PITTSFIELD, Mass. — The city of Pittsfield has issued some long-awaited guidelines with regards to the keeping of chickens and bees, a subject that has garnered increasing interest among Pittsfield residents in recent months.
In response to some significant confusion on the part of city officials regarding Pittsfield's regulatory process on the keeping of these non-household pets, Ward 6 Councilor John Krol and former Ward 4 Councilor Michael Ward put forth a June petition asking the city's office of Community Development to develop an ordinance governing their permitting.
Rather than drafting a new ordinance, city officials have put together a new set of "informal guidelines" designed to streamline the current permitting process, which residents have complained is both confusing and too expensive.
"This has in no way been codified," Community Development Director Deanna Ruffer told the City Council on Tuesday of the new guidelines, which were constructed in conjunction with the Zoning Board of Appeals with input from building inspectors and the Department of Public Health.
The desire for new guidelines for granting these kind of permits was expressed by the ZBA in May, after it delayed two new applications put forth this spring by residents on Pomeroy Avenue and McArthur Street.
"We need some guidelines for these things, we need the city to help," Chairman Al Ingegni had said at the board's May meeting. "These are coming in more often now ... We don't have any guidelines or parameters here to make good decisions."
Popular interest in urban chicken raising was increased in part by the most visible recent example of a coop kept by the Alchemy Initiative at its former home on Melville Street, for which it was granted a permit last August
Currently, anyone who wishes to keep chickens within the city of Pittsfield, regardless of the number, must seek a special permit from the Zoning Board of Appeals.
"There was a misconception going around that there could be some chickens without a permit, but this is not true," said Ruffer.

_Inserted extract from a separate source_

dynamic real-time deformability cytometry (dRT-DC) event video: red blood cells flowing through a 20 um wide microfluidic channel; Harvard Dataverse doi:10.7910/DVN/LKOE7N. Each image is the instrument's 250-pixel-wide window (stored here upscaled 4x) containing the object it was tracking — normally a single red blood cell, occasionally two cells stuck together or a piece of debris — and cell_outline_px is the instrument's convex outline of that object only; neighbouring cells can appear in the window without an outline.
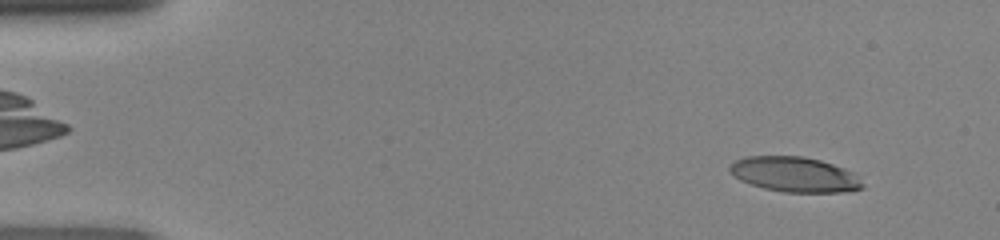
{"species": "human", "species_latin": "Homo sapiens", "temperature_condition": "room temperature", "stored_images_in_passage": 46, "camera_frame_rate_fps": 3000, "um_per_image_px": 0.085, "donor": {"sex": "female"}, "frame": {"image": 1, "passage_image": 4, "time_ms": 1.0, "image_size_px": [1000, 240], "cell_outline_px": [[860, 188], [828, 192], [796, 192], [772, 188], [756, 184], [748, 180], [732, 168], [740, 160], [760, 156], [792, 156], [816, 160], [828, 164], [836, 168], [856, 184]], "centroid_in_image_um": [67.47, 14.82], "position_along_channel_um": 17.5, "area_um2": 23.18}}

Ruffer said any new ordinance would need to come from the Community Development Board then be sent to the City Council in order to make any changes to the permitting regulations or fees currently associated with it, but recommended against such changes. She said the current regulations, which are akin to those for donkeys, rabbits, and other non-household agricultural animals, is felt by staff to be "the best way to handle this," based on research of how nine other cities and towns dealt with the issue.
Ruffer also defended the current application fee of $200 and required legal notice in The Berkshire Eagle at a cost of $111, because ownership of chickens is a significant responsibility, which includes notifying abutting neighbors of what is going on.
"This is something that should be taken seriously and should be thought through," said Ruffer. "Unfortunately, there's many horror stories of poor management of the waste product or poor handling of the feed."
One of the largest public health risks associated with raising chickens is salmonella, according to the Center for Disease Control. The CDC has also provided a helpful list of suggested guidelines for safely raising chickens.